Hey Jersey City, let's #GetCivic with the Property Tax Revaluation:
1. Get the Who/What/Where/When/Why/How basics on our 1st Property Revaluation in 30 years.
2. Figure out if your new tax bill will be fair or not. It's simpler than you may think.
3. Understand why Revaluation is a social justice imperative in gentrifying Jersey City.
4. Be part of the solution for tax justice in Jersey City.
5. Keep up to date on Property Revaluation News & Updates.
Jersey City's Property Revaluation:
- ASI's website page for Jersey City residents here.
- ASI's generic powerpoint that explains the Revaluation process is here. This is an excellent overview of the general process.
- ASI provided Ward-specific overviews of the Revaluation in the spring of 2017. I attended the Ward "A" meeting and summarized the meeting in a CivicParent post here.
Per this NJ State Legislature report, in 2005 there were only 12 firms statewide that conducted citywide revaluations, and fewer still able to conduct revaluations of larger cities like Jersey City. Property Revaluation is multi-month process conducted by firms that specialize in real estate appraisal services.
Property Revaluation updates all assessed values in the city to be equal to market values. Specifically...your property has 2 values associated with it:
- Assessed value - this is the value according to the government. This value is listed in the city tax office and it appears on your tax bill. This value is updated only at specific points in time, including during a citywide revaluation.
- Market value - this is the value according to the real estate market. This value is constantly fluctuating, depending on the real estate market at large.
The last time Jersey City conducted a citywide property revaluation was 1988. So, the assessed values in the city's tax office are outdated by nearly 30 years.
Property Revaluation is a lengthy, multi-month process. The Jersey City Tax Office will have the most up to date and reliable information about timeline. I will share here, though, that the originally reported timeline had the Revaluation process ending in the late 2017 timeframe. However, this Nov 2017 article from The Jersey Journal notes that the original timeline has been delayed and the process will continue into 2018.

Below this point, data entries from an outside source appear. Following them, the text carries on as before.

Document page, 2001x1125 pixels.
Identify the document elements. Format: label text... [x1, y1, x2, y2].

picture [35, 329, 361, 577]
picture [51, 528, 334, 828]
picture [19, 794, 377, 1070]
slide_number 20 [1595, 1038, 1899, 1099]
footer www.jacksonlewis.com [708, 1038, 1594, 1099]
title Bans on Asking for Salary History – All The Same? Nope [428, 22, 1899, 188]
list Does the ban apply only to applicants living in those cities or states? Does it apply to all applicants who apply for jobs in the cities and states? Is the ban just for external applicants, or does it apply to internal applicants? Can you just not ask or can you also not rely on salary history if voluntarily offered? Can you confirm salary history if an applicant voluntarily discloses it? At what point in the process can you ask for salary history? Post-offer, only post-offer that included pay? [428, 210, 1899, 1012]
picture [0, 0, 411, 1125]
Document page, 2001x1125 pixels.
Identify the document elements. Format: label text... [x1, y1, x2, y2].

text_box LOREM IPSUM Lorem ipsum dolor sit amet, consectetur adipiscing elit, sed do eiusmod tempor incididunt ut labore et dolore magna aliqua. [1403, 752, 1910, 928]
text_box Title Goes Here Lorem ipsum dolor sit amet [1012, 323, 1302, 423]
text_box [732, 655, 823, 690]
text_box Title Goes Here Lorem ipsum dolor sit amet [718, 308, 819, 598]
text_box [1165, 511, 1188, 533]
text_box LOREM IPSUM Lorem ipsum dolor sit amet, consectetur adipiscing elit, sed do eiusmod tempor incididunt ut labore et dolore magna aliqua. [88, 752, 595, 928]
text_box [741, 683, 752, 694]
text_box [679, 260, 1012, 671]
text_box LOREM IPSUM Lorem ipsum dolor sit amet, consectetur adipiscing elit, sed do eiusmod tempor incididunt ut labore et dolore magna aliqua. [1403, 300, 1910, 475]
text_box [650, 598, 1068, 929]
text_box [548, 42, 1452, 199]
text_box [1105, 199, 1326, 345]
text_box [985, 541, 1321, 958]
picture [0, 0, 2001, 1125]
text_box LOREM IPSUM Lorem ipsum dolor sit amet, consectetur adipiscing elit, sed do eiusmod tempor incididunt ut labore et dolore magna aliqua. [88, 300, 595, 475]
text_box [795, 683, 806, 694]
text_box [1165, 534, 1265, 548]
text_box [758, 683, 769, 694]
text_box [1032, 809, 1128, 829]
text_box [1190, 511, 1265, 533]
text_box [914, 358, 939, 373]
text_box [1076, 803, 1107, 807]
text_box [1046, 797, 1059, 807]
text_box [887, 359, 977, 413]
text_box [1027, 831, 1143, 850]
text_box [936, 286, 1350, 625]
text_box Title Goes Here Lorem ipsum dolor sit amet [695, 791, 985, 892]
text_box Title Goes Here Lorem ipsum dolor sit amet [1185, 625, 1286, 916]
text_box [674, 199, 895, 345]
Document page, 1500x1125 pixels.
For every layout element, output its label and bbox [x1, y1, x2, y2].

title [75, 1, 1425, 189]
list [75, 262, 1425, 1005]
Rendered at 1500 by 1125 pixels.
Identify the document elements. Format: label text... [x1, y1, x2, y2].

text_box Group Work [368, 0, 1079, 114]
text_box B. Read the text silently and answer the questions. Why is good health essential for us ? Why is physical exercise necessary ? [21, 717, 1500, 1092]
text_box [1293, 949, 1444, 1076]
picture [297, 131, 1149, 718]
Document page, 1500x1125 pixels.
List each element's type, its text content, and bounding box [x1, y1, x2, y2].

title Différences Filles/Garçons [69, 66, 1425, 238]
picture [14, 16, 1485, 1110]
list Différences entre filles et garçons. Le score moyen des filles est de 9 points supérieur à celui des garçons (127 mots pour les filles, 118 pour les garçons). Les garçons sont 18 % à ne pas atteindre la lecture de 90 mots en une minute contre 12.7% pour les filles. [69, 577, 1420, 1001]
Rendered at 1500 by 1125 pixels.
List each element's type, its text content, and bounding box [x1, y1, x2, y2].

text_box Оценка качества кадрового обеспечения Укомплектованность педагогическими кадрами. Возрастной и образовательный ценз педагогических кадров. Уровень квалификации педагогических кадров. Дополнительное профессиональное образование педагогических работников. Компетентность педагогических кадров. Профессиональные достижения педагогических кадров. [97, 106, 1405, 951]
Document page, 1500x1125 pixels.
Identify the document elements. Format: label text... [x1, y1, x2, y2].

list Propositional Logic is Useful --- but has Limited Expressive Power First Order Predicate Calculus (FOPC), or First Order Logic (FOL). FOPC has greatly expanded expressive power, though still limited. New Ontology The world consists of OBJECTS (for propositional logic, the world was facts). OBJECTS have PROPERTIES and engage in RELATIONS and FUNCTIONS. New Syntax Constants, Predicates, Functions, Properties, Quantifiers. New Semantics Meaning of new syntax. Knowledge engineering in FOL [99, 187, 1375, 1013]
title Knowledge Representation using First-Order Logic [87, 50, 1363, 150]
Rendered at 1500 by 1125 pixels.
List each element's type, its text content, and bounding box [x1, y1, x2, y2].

Property Revaluation happens to ensure everyone pays his/her "fair share" in local taxes. "Fair share" is dependent on your home's tax assessed value being equal to its market value. If your assessed value is NOT equal to your market value, you may be paying too much or too little in property taxes.
Conducting a citywide revaluation is a social justice imperative in Jersey City. I've written an entire section about why that is the case here.
Appraisal Systems Inc, the firm conducting the Revaluation, has outlined the process in an informative presentation that is embedded on its website. Taxpayers can contact Appraisal Systems with specific questions about the process. I recommend reading the entire presentation, but want to highlight the following slides:
- Slide 26 - explains the initial "notification of value" (i.e. when you get your new assessment).
- Starting on Slide 27 - explains the informal hearing you are entitled to if you disagree with ASI's estimate of your market value.
- Starting on Slide 30 - explains the formal tax appeal process if you disagree with the final assessment that is filed with the city.
It's critical that homeowners understand their own market value. If you understand your market value, you can then understand if the value assigned to your property by ASI is fair or not. I wrote about steps you can take to understand your you are fairly taxed here. It is important that your new assessment be equal to market value. If your assessment is HIGHER than your market value, then you are effectively going to be OVER-TAXED. And that is unfair.
This pamphlet published by the NJ Division of Taxation provides additional details and links about property revaluation basics.
Jersey City property taxes, as seen through state compliance data:
Jersey City's last citywide revaluation was in 1988.
Jersey City's 2017 equalization ratio is 23.66%.
Jersey City's 2017 coefficient of deviation is 35.66%.
On this map: Green = under-taxed | Red = over-taxed
NJ property tax law is based on this foundational premise: assessed values are supposed to equal market values. Put another way: your tax bill is supposed to be based on the market value of your home. The state tracks how compliant a city is with this premise with something called an "Assessment-Sales Ratio" which is defined as:
This map shows the wide disparity in assessment-sales ratios throughout the city. Two examples to illustrate this concept:
The green areas show census blocks dominated by LOW ratios. A good example of a low ratio is a Downtown brownstone that was assessed in 1988 for $100,000 (at the time, that was its market value) but in 2017 that brownstone is now worth $1,000,000. In this example, the Assessment Ratio is:
$100,000 / $1,000,000 = 10%
The red areas show census blocks dominated by HIGH ratios. A good example of a high ratio is a house in the heart of Greenville that is surrounded by blighted storefronts. In 1988 this house was also assessed at $100,000 (at the time, that was its market value), but that house is now worth only $200,000. In this example, the Assessment Ratio is:
$100,000 / $200,000 = 50%
Revaluation will update all assessed values to be equal to 2017 market values. That will re-institute fairness into the system.